Que certains s’adonnent à une légèreté coupable quand d’autres s’échinent à respecter les règles édictées, voilà des signes évidents d’une société qui s’affaiblit. L’absence de cohésion nous expose tous. Les rassemblements demeurent le facteur aggravant. Avec les relâchements qui s’observent à vue d’œil, rien ne nous protège d’un rebondissement éventuel qui serait plus fatal. Les vagues se suivent mais ne se ressemblent pas. Or à ce propos, l’introspection s’impose à nous.
La liberté dont nous jouissons aujourd’hui a été conquise de haute lutte par les générations précédentes. Elles ont mené le combat victorieux mais elles n’en récoltent pas les fruits. Ceux qui en usent avec désinvolture en abusent presque oubliant qu’à leur tour ils doivent transmettre le relais. Courage en écharpe, il nous revient de prendre des risques (à notre tour) pour défendre nos valeurs communes. Avec sang-froid. L’horizon n’est guère reluisant.
L’état improductif du pays nous interpelle. Le laborieux secteur des PME s’affaisse, elles qui étaient le réceptacle de la sous-traitance et le vivier de l’externalisation de certaines de valeurs. L’industrie, déjà vétuste, ne tourne plus à plein régime. Il en est de même de l’import-export de produits finis ou semi-finis. Les stocks s’épuisent. La récession s’enfonce et le gel des investissements consécutifs à une série de facteurs prive le pays de moyens de se relancer une fois le covid-19 vaincu ou nettement jugulé.
Qui plus est, les récents signaux envoyés (émeutes, destructions de biens, furie meurtrière, violences inouïes, ordres, contre-ordres et désordres) ont contribué à dégrader l’image du Sénégal. Il donne de lui une vision hantée par des troubles répétitifs aggravés par des indélicatesses de commentateurs des médias occidentaux en mal d’audience. Ils s’entêtent à voir dans les tragiques évènements vécus des relents identitaires pour davantage ensevelir ses singulières avancées démocratiques. Les mêmes ne supportent pas l’exception sénégalaise affectant d’y voir un « accident » de l’histoire qui bégaie.
Feu sur la terranga, la paix sociale, la stabilité, l’amabilité, la plaisanterie, le cousinage, le dialogue, le sourire, la grâce et la providence avec ces impressionnants gisements d’hydrocarbures au large des côtes poissonneuses ! Ces hostilités commencent à se propager. Elles se déclinent en plusieurs versions, convergeant vers des valeurs d’essence universelle ânonnées chez nous par des supplétifs en quête de gloire furtive. Ils ne sont que des suppôts très peu portés à soutenir des causes justes mais prompts, sans discernement, à s’offusquer des projets qu’ils jugent « liberticides ». Il y a loin de l’intention aux actes.
Depuis peu, les feux de l’actualité scintillent sur le Sénégal, à son corps défendant.
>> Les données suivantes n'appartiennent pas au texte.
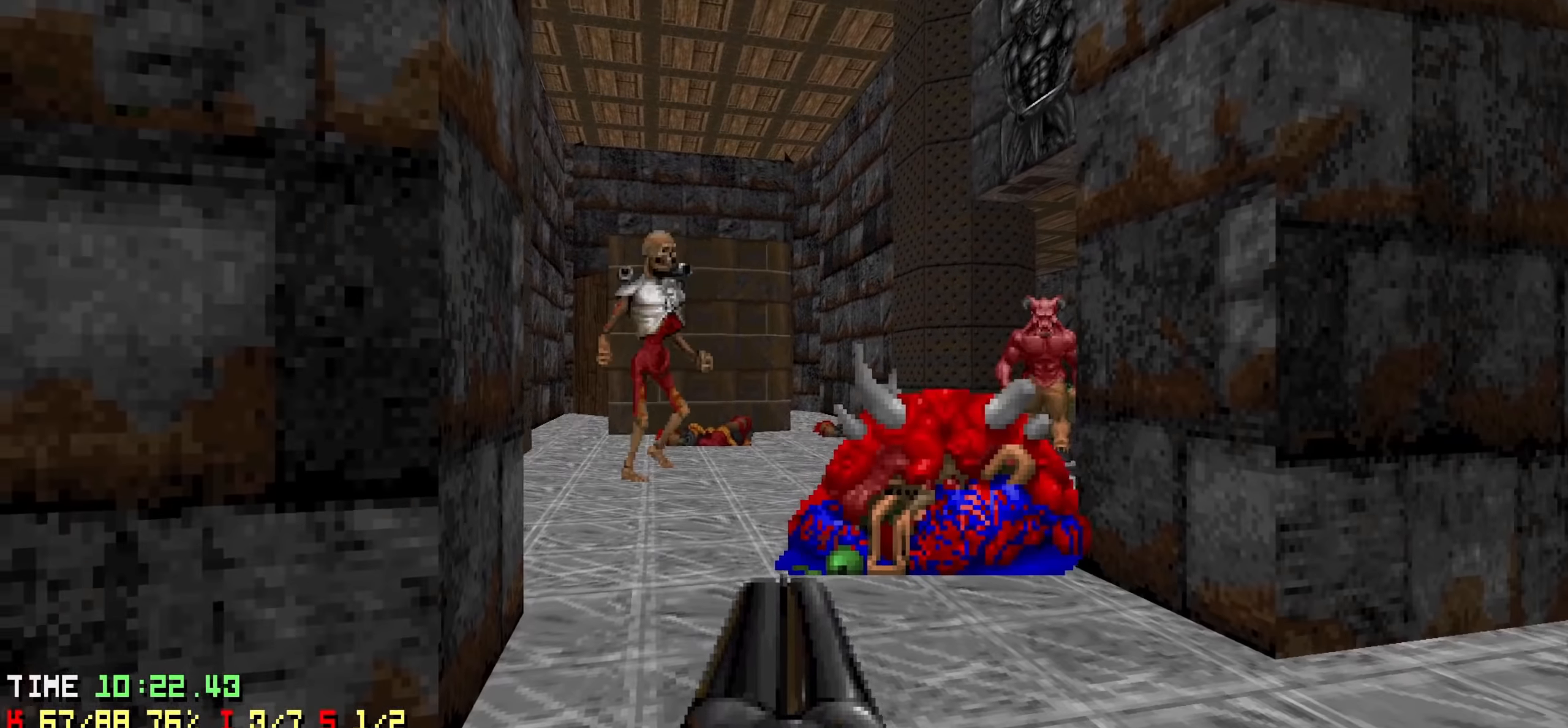
{"keys": ["d"], "events": [[100, "a", "down"], [333, "a", "up"], [433, "d", "down"]]}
Au lendemain des débordantes manifestations, il convient de déchiffrer, si ce n’est de décoder ces déchaînements de violence et peut-être même de haine dissimulées derrière des raccourcis de frustrations. Notre commune volonté de vivre en commun est-elle à ce point atteinte, outragée ou en péril ? A lui seul, ce sujet mérite une convergence de vues pour poser des actes transcendant les égos et les égoïsmes. Aucune posture autre que la défense et l’illustration des valeurs de cohésion de la nation sénégalaise ne sied en ces moments de graves préoccupations.
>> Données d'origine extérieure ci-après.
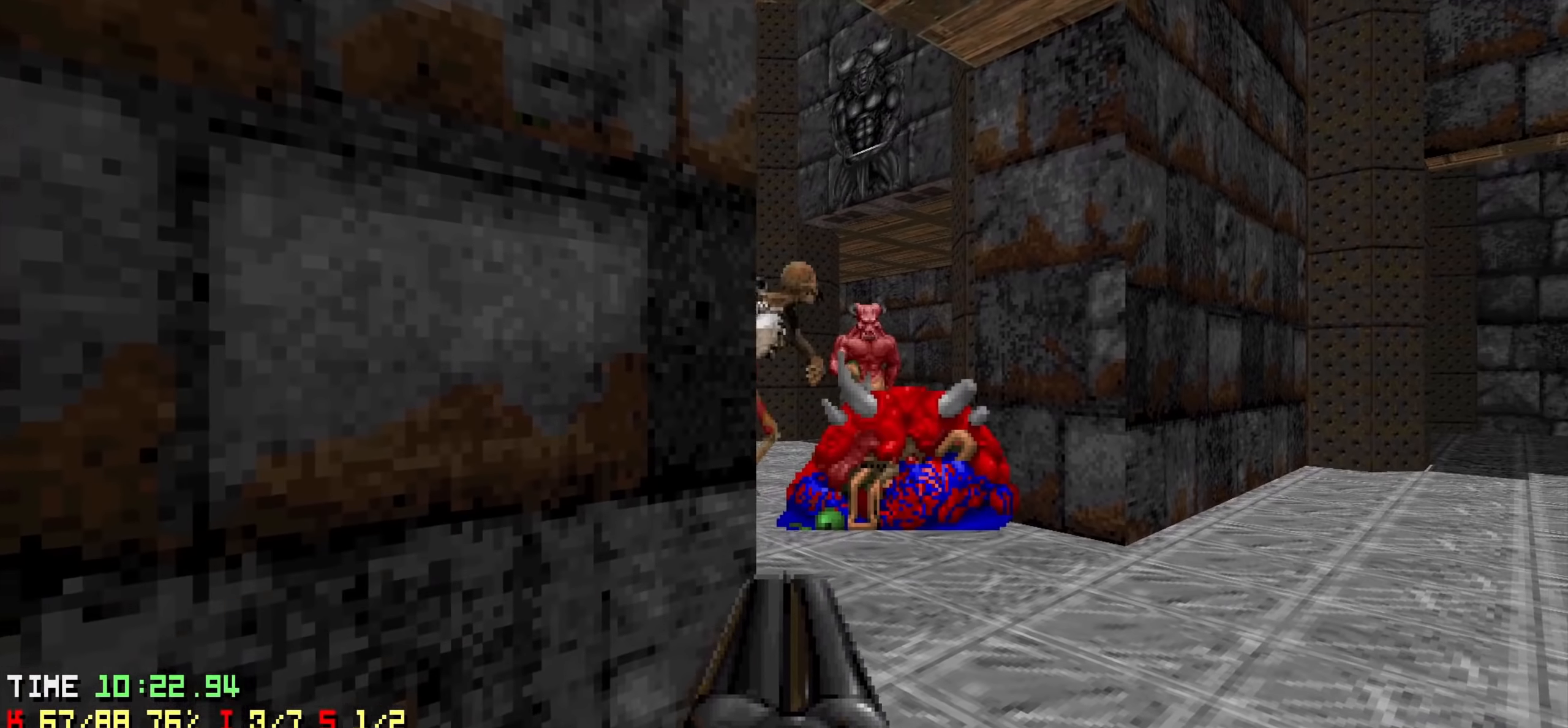
{"keys": [], "events": [[16, "d", "up"]]}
La vie est dure. Qui ne l’admet pas est hors sol. Mais ce n’est guère suffisant. Il importe de réduire les écarts de perception en « démocratisant » les sacrifices qui sont aux sources des incompréhensions et des malentendus qui prolifèrent. « Rester fidèle au pays et à l’Afrique », tel est le message à la jeunesse de Amadou Mahtar MBow à la cérémonie, le 20 mars de son centenaire. Ce « Sénégalais universel » nous interpelle : il faut renouer avec l’effort.